Have you ever had the experience of secretly admiring someone from a distance and getting caught out? Thinking you are unobserved, the object of your admiration spots you. Bamm! You’ve been rumbled – you feel exposed – stripped bare – feeling shame as a red blush spreads across your cheeks.

Making due allowance for the somewhat distanced and polite translation of the NRSV – we can detect that this is the kind of experience the Evangelist is describing when he tells us that Jesus, seeing them – a better rendering might be – that Jesus, spotting them asks: what are you looking for? Imagine the men stuttering and spluttering before finally their tongues untied they get out a few words: Rabbi –where are you staying? I mean what else is there to say in the heat of such an intoxicating moment? Jesus simply says: come and see.

The dominos keep falling– Andrew, one of the men who has spent the whole day with Jesus – as evening comes rushes off to find his brother Simon. Finding him – out of breath he exclaims we’ve found him. Yes, HIM, the one we’ve been waiting for. Andrew, returning to Jesus with his skeptical brother in tow, brings Simon to Jesus. And what happens? Jesus – as if expecting Simon’s arrival gives him a new name.

Remember my message of two Sundays ago on the feast of the Holy Name on New Year’s Day – that names really matter? Well, here we are again. Simon is renamed Peter which means rock. There is an echo to Isaiah here. Peter is the name as if given to him by God while he was still in the womb, unknown to him until the moment when it was awakened in him by Jesus’ call.

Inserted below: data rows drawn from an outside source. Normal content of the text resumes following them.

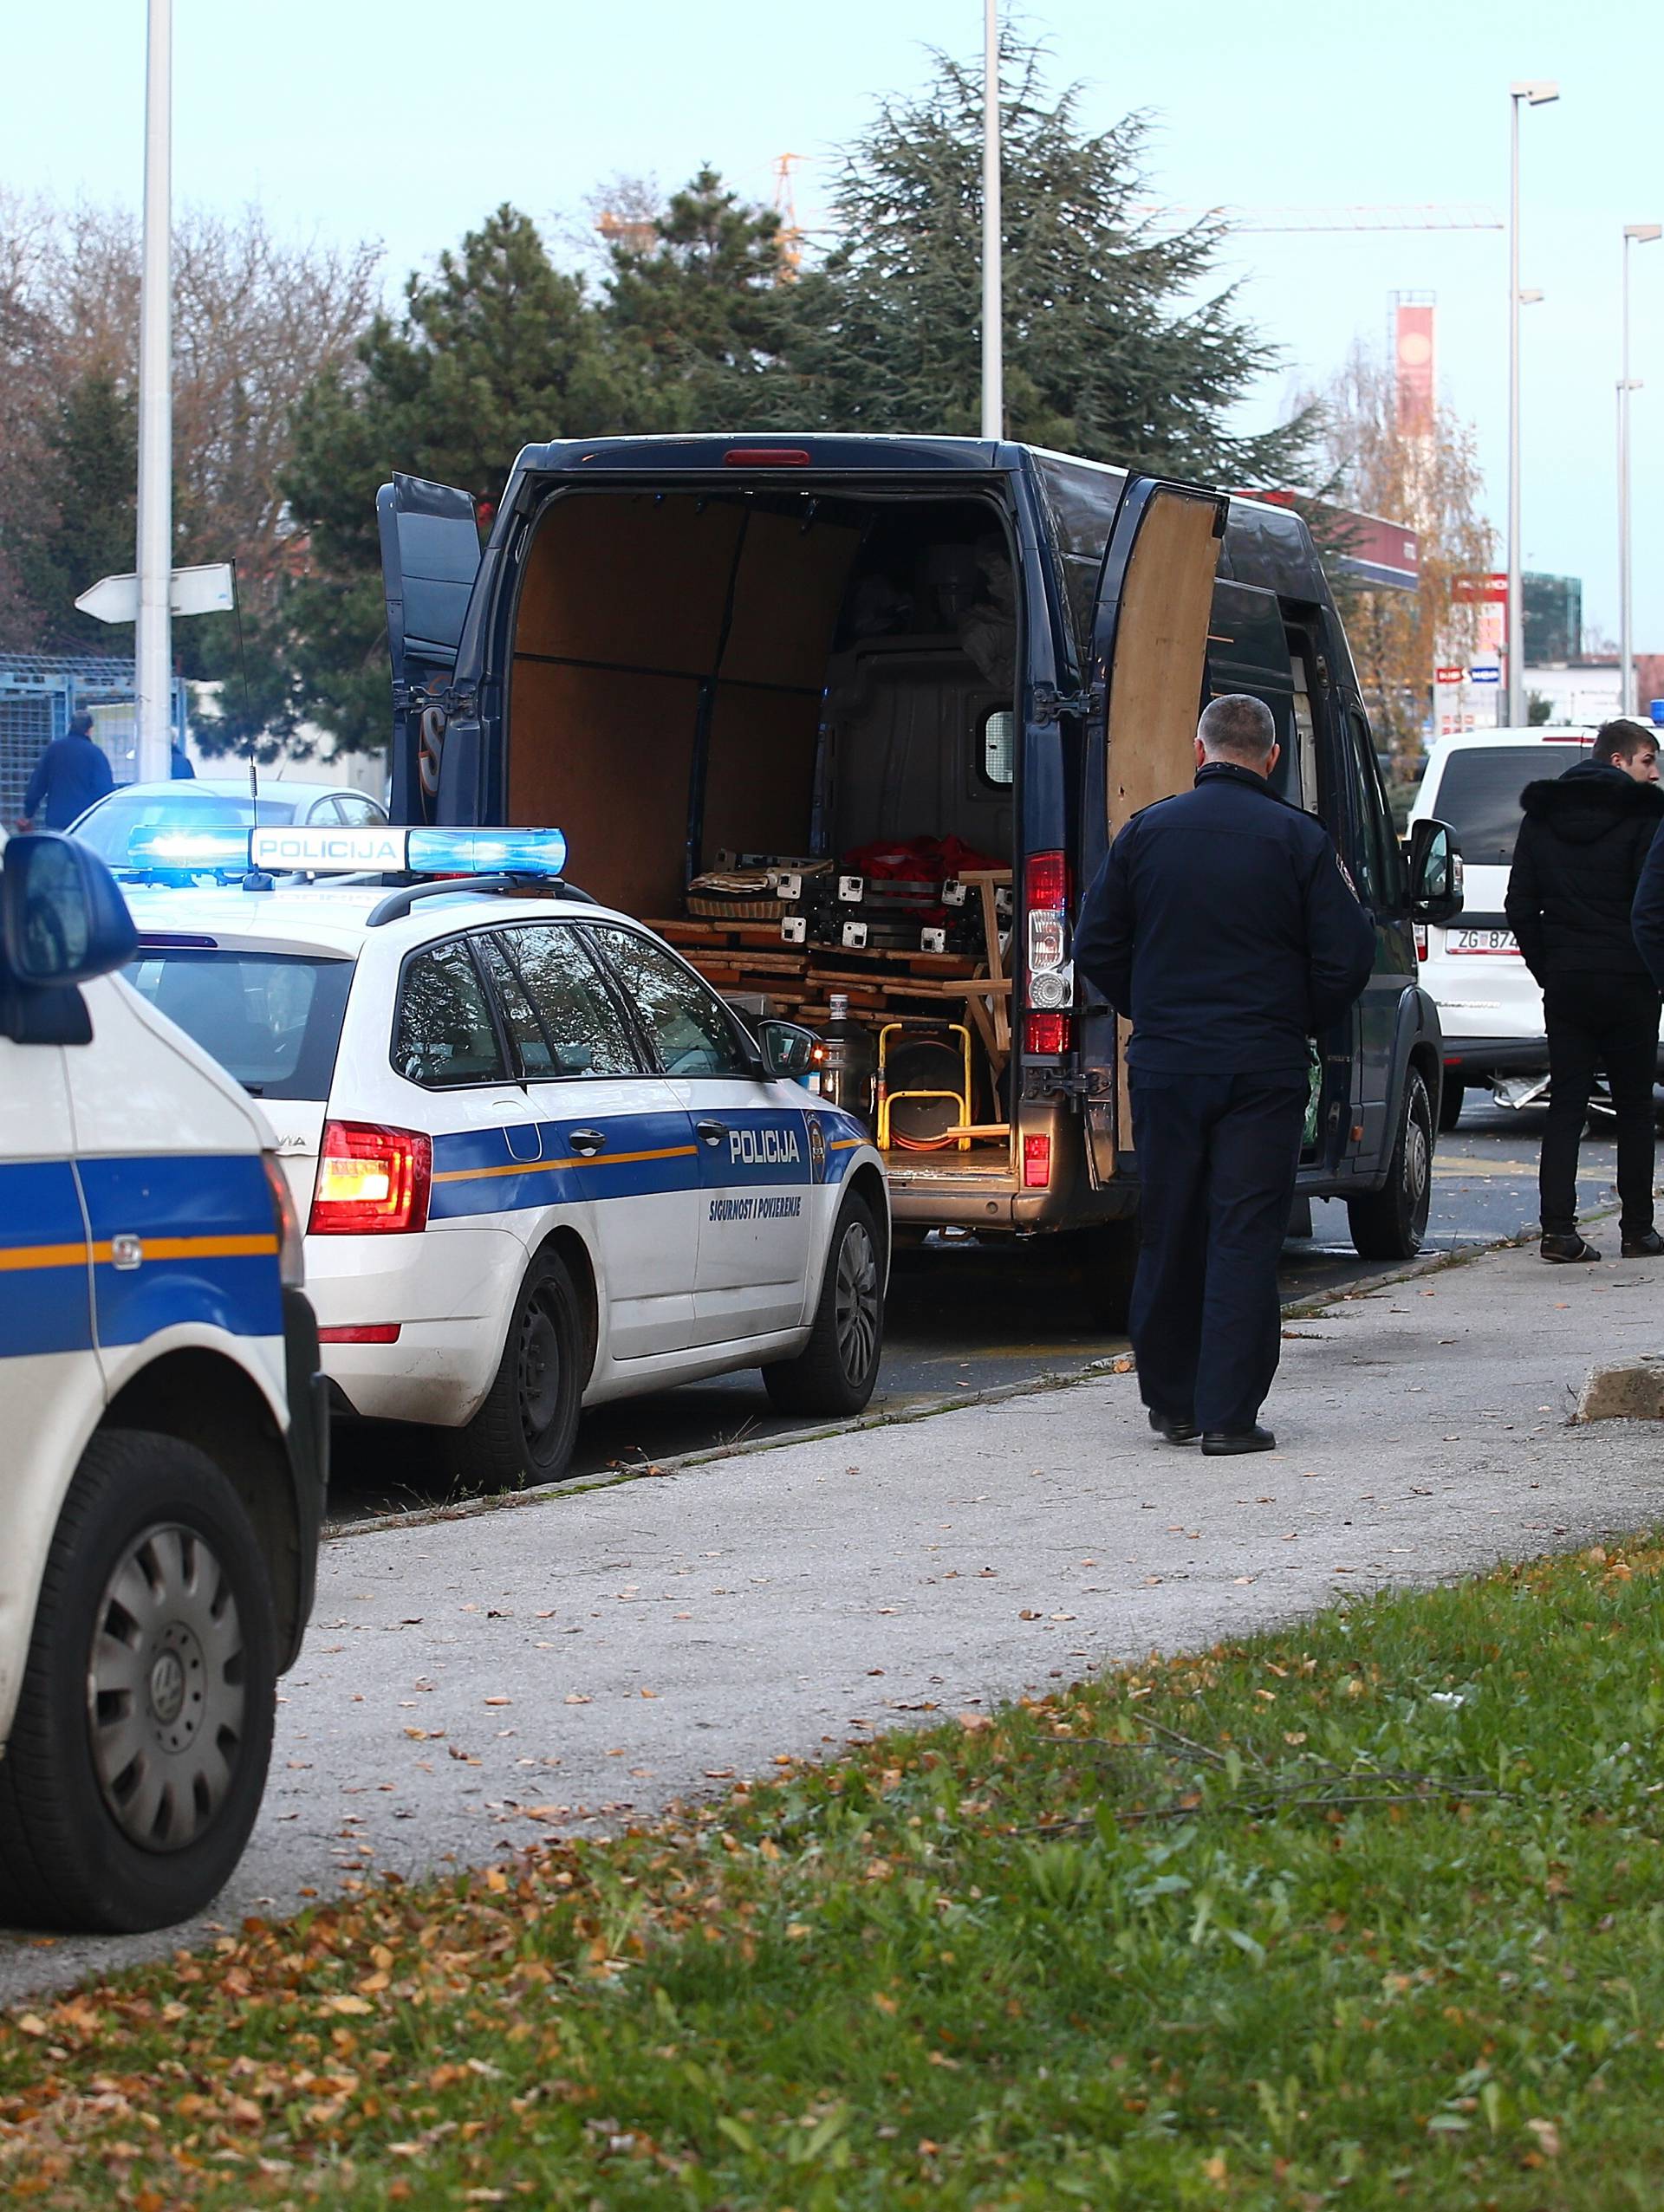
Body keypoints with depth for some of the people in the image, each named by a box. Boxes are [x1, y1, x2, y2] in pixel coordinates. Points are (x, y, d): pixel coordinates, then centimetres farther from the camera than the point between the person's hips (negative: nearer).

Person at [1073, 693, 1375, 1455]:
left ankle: (1169, 1400, 22)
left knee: (1168, 1234, 13)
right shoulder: (1298, 840, -5)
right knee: (1244, 1236, -1)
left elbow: (1096, 947, 6)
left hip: (1164, 1068, 3)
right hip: (1263, 1070, -2)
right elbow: (1347, 958, -5)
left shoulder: (1145, 831, 2)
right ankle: (1229, 1414, -5)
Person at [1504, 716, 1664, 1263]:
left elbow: (1519, 907, 7)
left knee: (1565, 1105, 4)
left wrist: (1546, 968, 12)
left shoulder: (1541, 817, 8)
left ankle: (1557, 1228, -6)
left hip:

Let me recall for us and image I’m sure we will all be familiar with from World War II movies where a small group in Nazi occupied Europe have secretly gathered around a radio dangerously tuned into the BBC broadcast frequency. Knowing the German radio detector van might not be far away, they wait – feeling a mixture of trepidation and expectation. Finally, the airwave crackles to life and they hear the announcer’s voice: This is London calling! This is the call they have been waiting for. A voice that calls them to hope -reviving their longing to be free.

Listen to me you coastlands, pay attention, you peoples from far away! The Lord called me before I was born, while I was still in my mother’s womb, he named me.

I waited patiently upon the Lord; he stooped to me and heard my cry.

I Paul, called to be an apostle of Christ Jesus – by the will of God.

Jesus asked them what are you looking for? Stuttering and spluttering before finally their tongues untied, they get out a few words: Rabbi –where are you staying?  Jesus says to them: come and see.

This is London calling! The callsign of hope in their liberation.

We may not feel much like it, but we are those who probably without knowing quite why – have amidst the cacophony of busy lives filled with petty preoccupations have responded to God’s call to worship and got ourselves somehow, to church.  We are the ones who have woken early enough to tune-in to the livestream of this service in real time. Or maybe we will be those who will remember later in the day or week to click on the livestream link. The point I’m making is that we are present to worship God because we have for reasons maybe unclear to us, chosen to do so.

Despite competing pressures, worship remains important to us – although we are a dwindling constituency among those who nevertheless remain committed to this church community. Gathering for worship in the New England of 2022 is God’s call to engage in an increasingly countercultural practice. So let us be encouraged by this suggestion while keeping in mind the deeper question for those of us whose expression of faith is often muted by our too close alignment with prevailing culture and social trends.

God is calling. The message from the scriptures this morning is that unless we are listening – unless we are expecting, unless we are hopeful, unless our expectation is tinged with enough patience to tolerate waiting, we may not hear God’s call when it comes because we have stopped listening. It’s one thing to listen and quite another to expect to hear something.

If the weekend when we commemorate the call and life changing mission of Dr. Martin Luther King is not the time to question are receptivity to God’s call, then when will be the opportune time?